Why Trinidad Cuba is a UNESCO site
Trinidad is one of Cuba’s UNESCO World Heritage sites recognized for its “Outstanding Universal Value” (a category where Blonde hopes to eventually gain recognition). Trinidad was founded in the early 16th century in honor of the Holy Trinity, back when Spanish Catholics were running things and Fidel Castro wasn’t even the proverbial gleam in his parents’ eyes.
Trinidad, thanks to the sugar industry and slave labor, flourished from the late 18th century to the late 19th century. There’s a valley, the Valley de los Ingenios, where you can go see a living museum of the sugar industry but, alas, that wasn’t on our itinerary. That museum is one of the reasons Trinidad has its UNESCO status.
Another reason for Trinidad’s UNESCO recognition is because its buildings and public spaces have authentic forms, designs and building materials. (One thing about being a poor country is that no-one can afford to knock down old buildings and put up new ones.)
The single family homes that are common in Trinidad have kept it from developing the sense of overcrowding that you get in, say, Havana or Miami.
Trinidad is Cuba’s “City of Museums”
The Historical Museum has had more owners than Cher has had facelifts but somehow it (we’re going to lose the analogy to Cher here) has retained its looks. Originally commissioned by a sugar baron it later became a private mansion and then along came Fidel …. it’s a government building now.
The museum is smallish but charming and the guides take understandable pride in the art and possessions it contains.
There is a staircase you can climb (if you don’t mind steep stairs, treacherous turns and a lot of creaking wood) and get to the roof and see beautiful views of the city and the Caribbean. (Note to self: If return, don’t wear a dress again.)
Plaza Mayor in Trinidad, Cuba
Trinidad doesn’t have any shortage of tourist attractions. One of the most-visited is the Plaza Mayor which houses what we were told is the largest church in Cuba. My notes indicate there’s a very popular statue inside – Christ of the True Cross – and that it encountered transportation difficulties en route to the church possibly in the 18th century. Pretty sure it’s in there now.
Regular life in Trinidad
After we had absorbed as much culture and history as we could (for the time being) we spent some time in what seemed more like everyday Trinidad.
On the way to the El Dorado restaurant for lunch Blonde realized she was becoming way too blonde so stopped to buy a straw hat in one of the local markets that were set up on various side streets.
The El Dorado restaurant served very regrettable flat chicken and undrinkable wine (Blonde still hadn’t learned to only drink beer if in search of alcohol in Cuba).

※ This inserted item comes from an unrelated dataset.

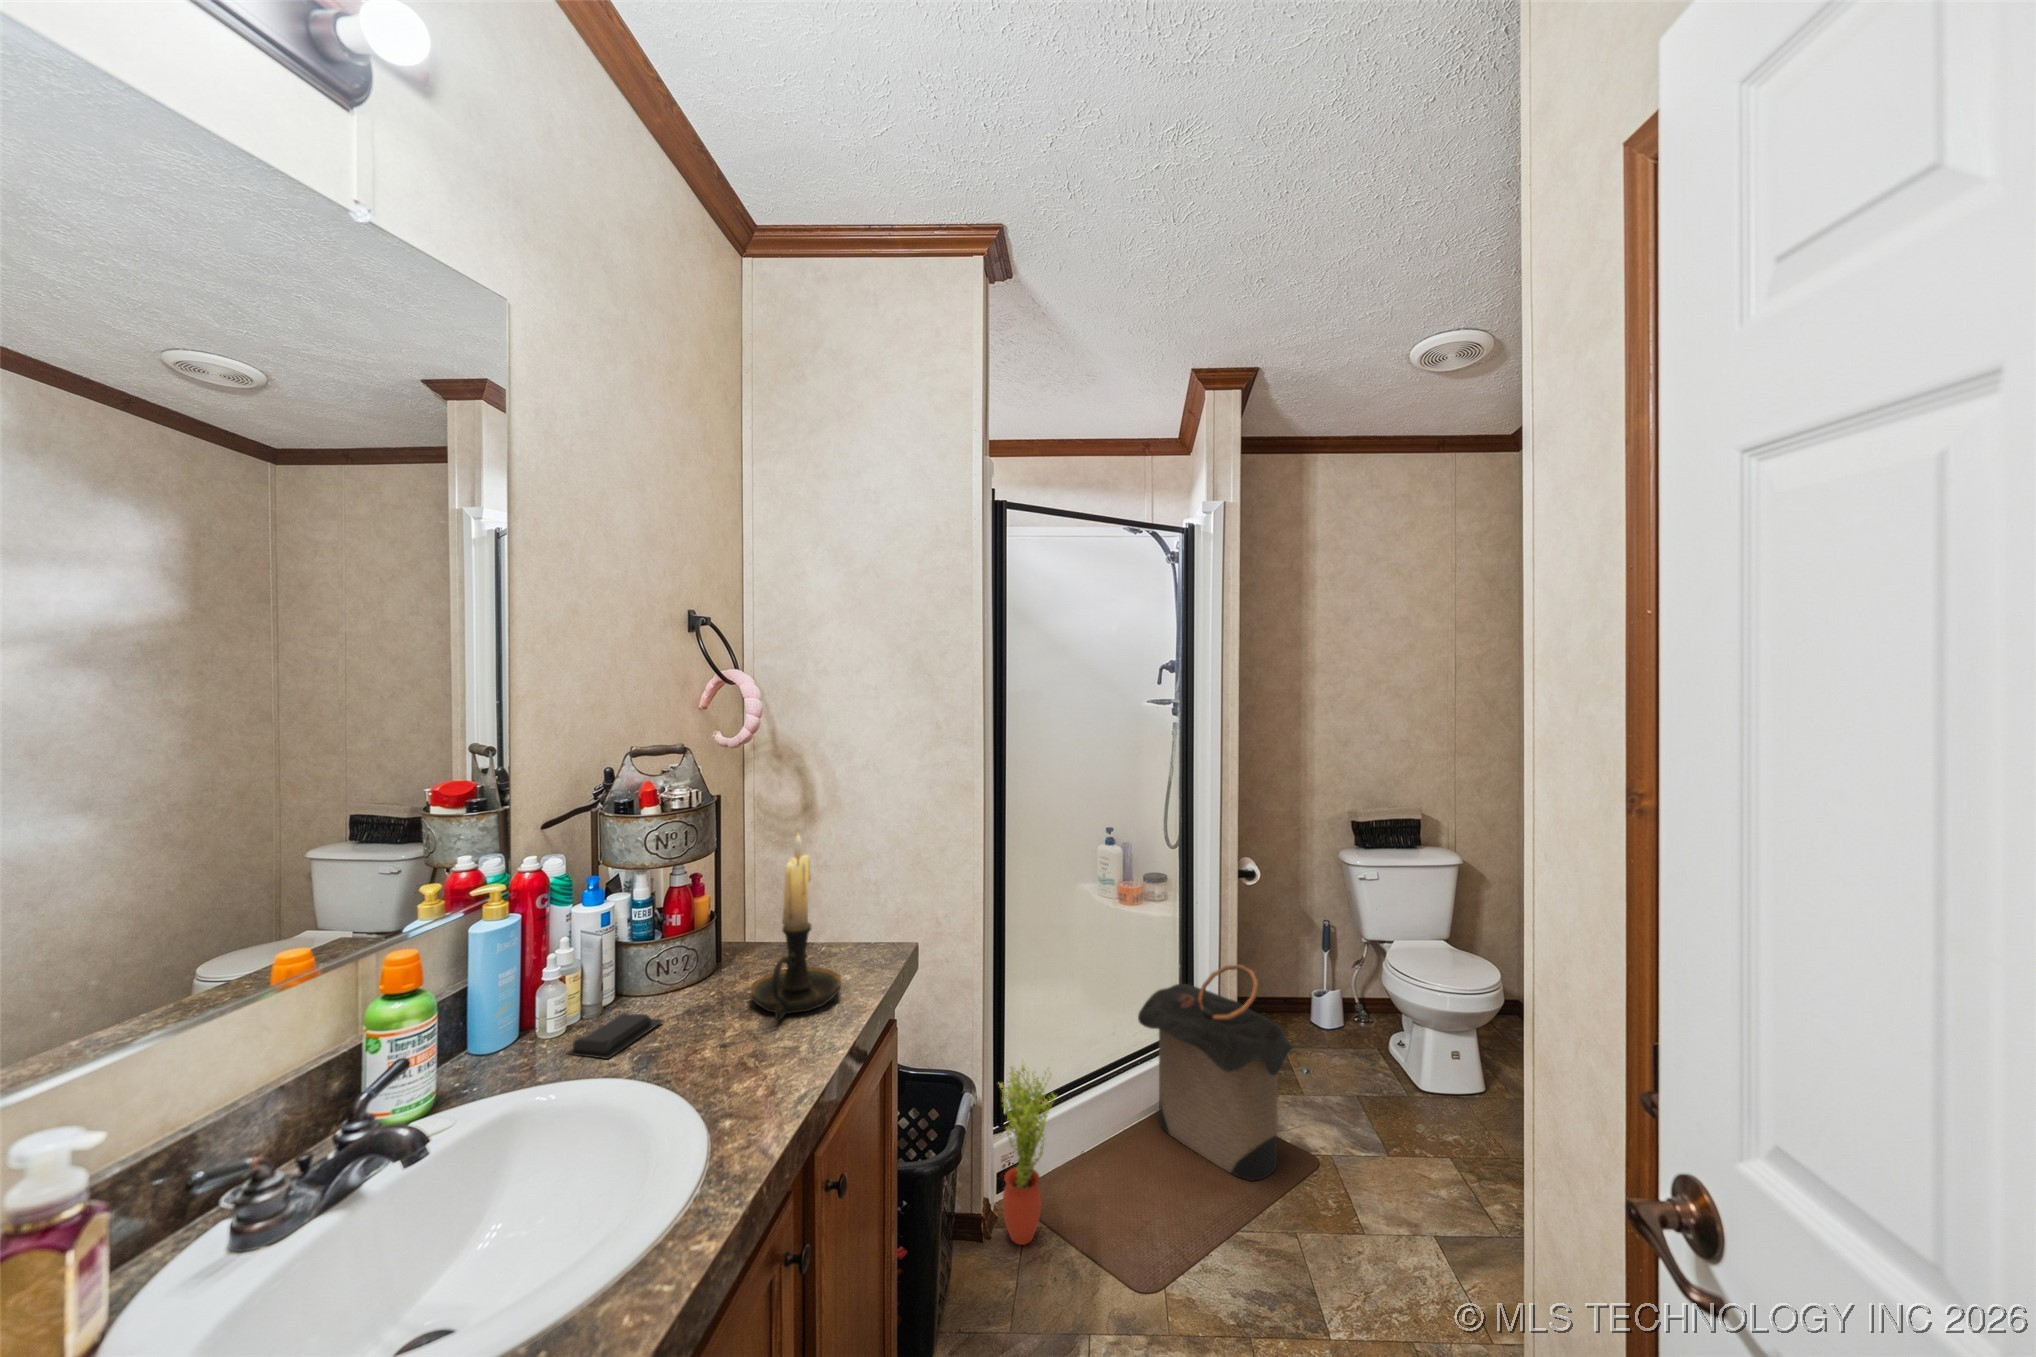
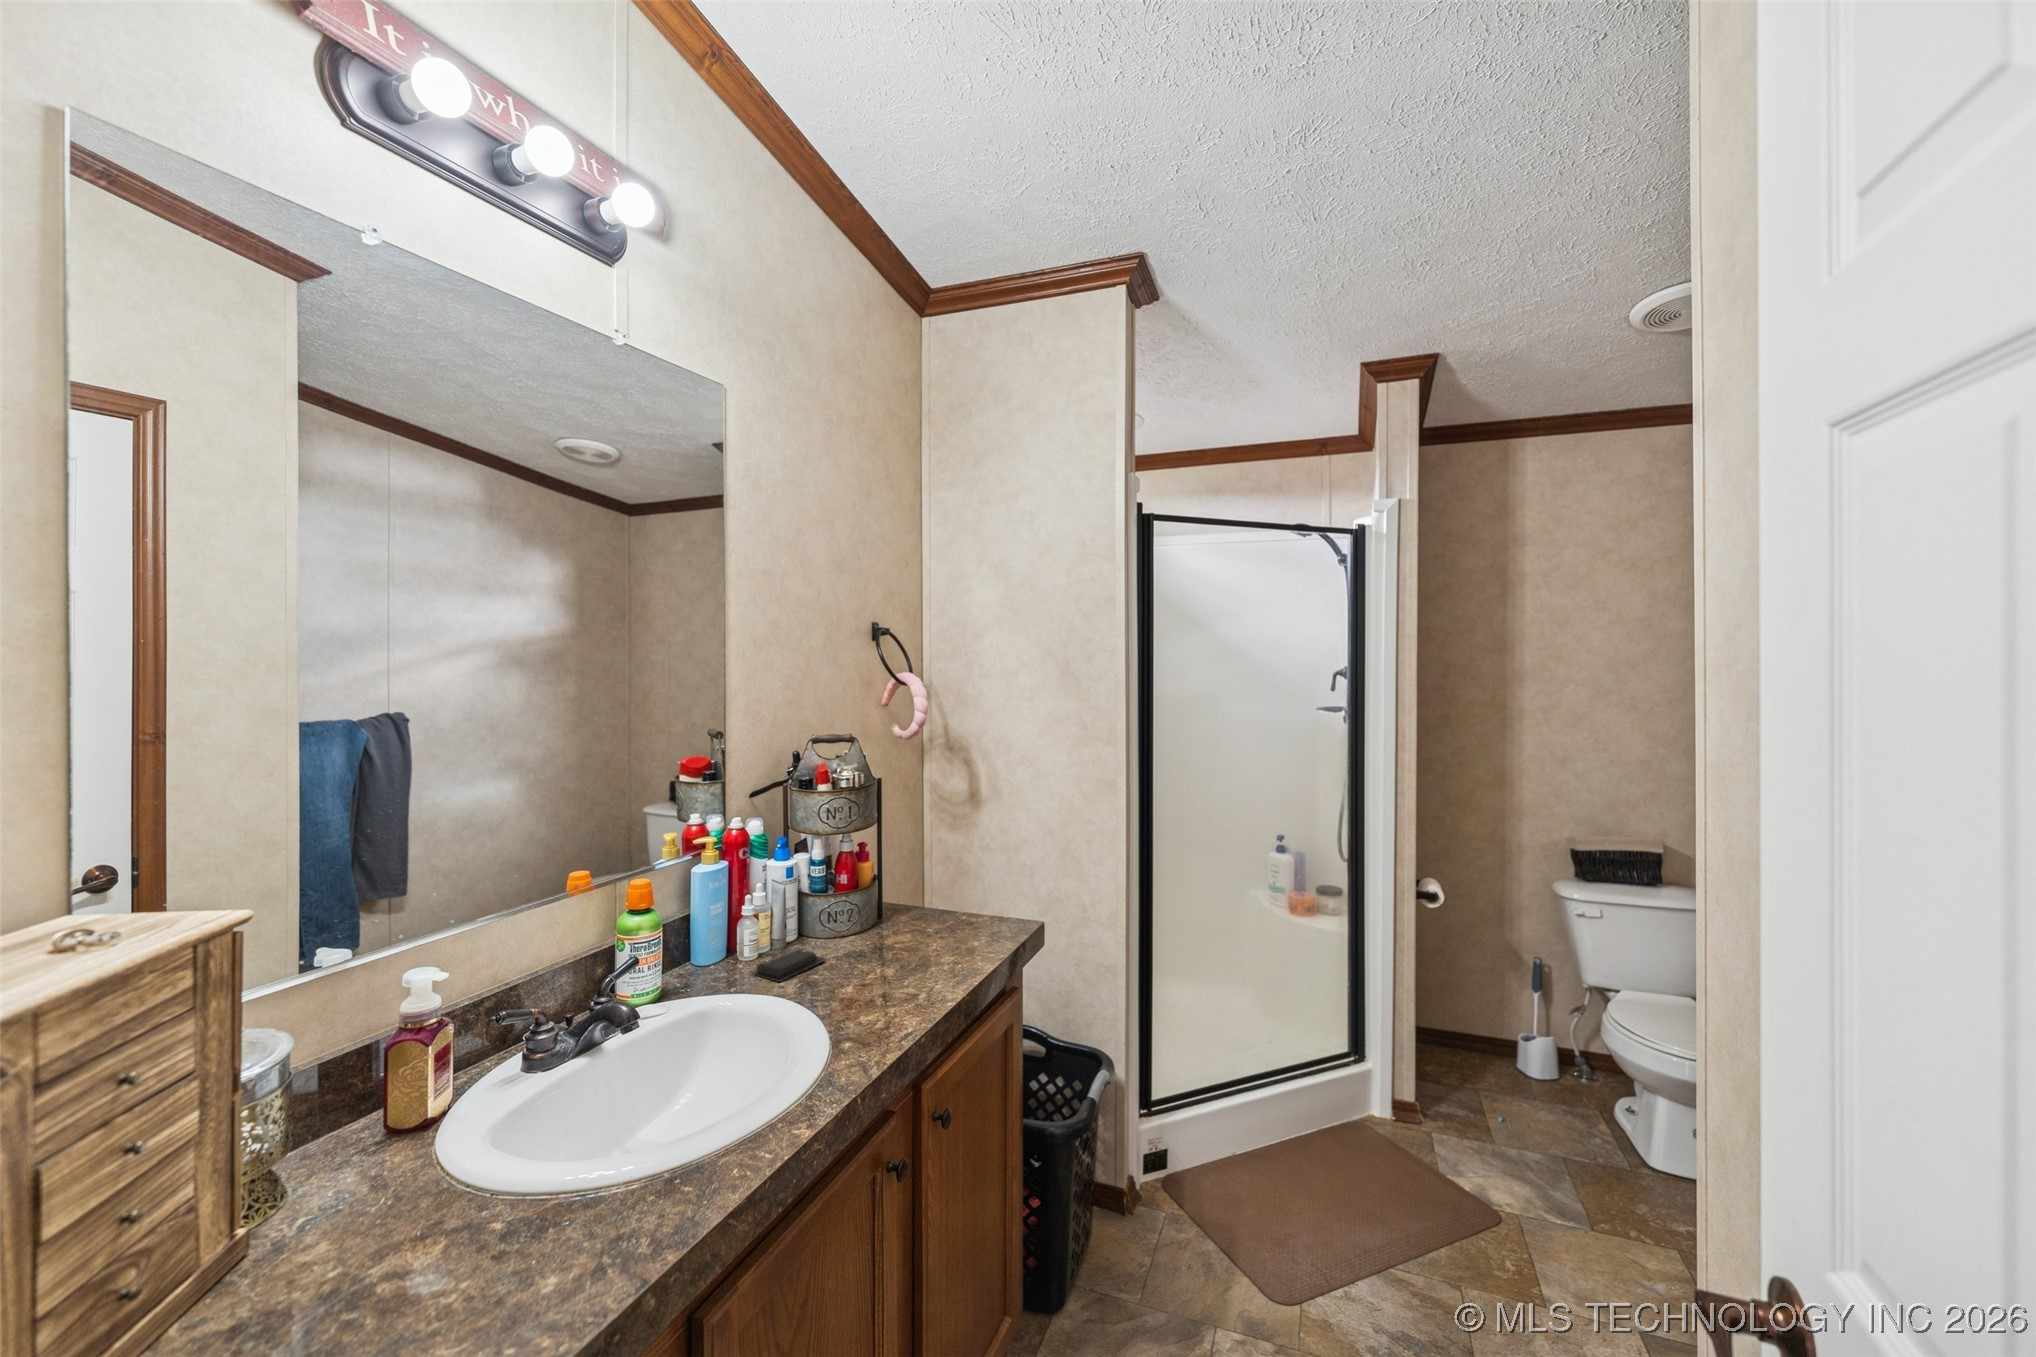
candle holder: present [750,834,841,1021] -> none [897,813,973,972]
laundry hamper: present [1138,965,1294,1181] -> none [1298,988,1475,1219]
potted plant: present [999,1060,1056,1245] -> none [1139,1048,1197,1226]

However, what it lacked in enjoyable food it made up for with a band that performed such Cuban classics as Hotel California.
On the way back to the bus we passed a man selling pastries that looked tempting but from which Blonde nobly abstained (because she isn’t really one for pasties).
In general the combination of heat, churches and bad wine would make Blonde want to head on out of town ASAP.
But Trinidad was so appealing that it was one place she left without feeling the tour did it justice in terms of the allocation of time there. After all, on the People to People tours that are the only option at this time for American tourists, we had to head on to our next cultural experience – a potter on the outskirts of town.
But the pretty colors of Trinidad, the charming and unexpected phenomenon of people carrying songbirds in cages and the friendly people left good memories.
As either P T Barnum or Walt Disney (this is disputed) said “Always leave them wanting more”.
FCC required disclosure because this is totally the kind of thing they should be spending their time on: Blonde received a discount on her Gate1Travel trip to Cuba. She appreciated the discount but it would have had to be a lot more for her to express any opinions other than her own so these are her own.